■ EXTRACTED RECORDS:
=== Section Start ===
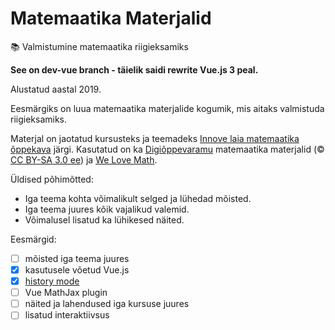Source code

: # Matemaatika Materjalid
📚 Valmistumine matemaatika riigieksamiks

**See on dev-vue branch - täielik saidi rewrite Vue.js 3 peal.**

Alustatud aastal 2019.

Eesmärgiks on luua matemaatika materjalide kogumik, mis aitaks valmistuda riigieksamiks.

Materjal on jaotatud kursusteks ja teemadeks [Innove laia matemaatika õppekava](https://oppekava.innove.ee/laia-matemaatika-kursused/) järgi. Kasutatud on ka [Digiõppevaramu](https://e-koolikott.ee/kogumik/20179-Digioppevaramu-matemaatika-materjalid) matemaatika materjalid (© [CC BY-SA 3.0 ee](https://creativecommons.org/licenses/by-sa/3.0/ee/deed.en)) ja [We Love Math](http://welovemath.ee/).

Üldised põhimõtted:
* Iga teema kohta võimalikult selged ja lühedad mõisted.
* Iga teema juures kõik vajalikud valemid.
* Võimalusel lisatud ka lühikesed näited.

Eesmärgid:
- [ ] mõisted iga teema juures
- [x] kasutusele võetud Vue.js
- [x] [history mode](https://router.vuejs.org/guide/essentials/history-mode.html)
- [ ] Vue MathJax plugin
- [ ] näited ja lahendused iga kursuse juures
- [ ] lisatud interaktiivsus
=== Section End ===
■ WORK ITEM:
Print, without alteration, only the lines above between the one holding "# Matemaatika Materjalid" and the one holding "Eesmärgiks on luua", inclusive.

■ FINISHED EXERCISE:
: # Matemaatika Materjalid
📚 Valmistumine matemaatika riigieksamiks

**See on dev-vue branch - täielik saidi rewrite Vue.js 3 peal.**

Alustatud aastal 2019.

Eesmärgiks on luua matemaatika materjalide kogumik, mis aitaks valmistuda riigieksamiks.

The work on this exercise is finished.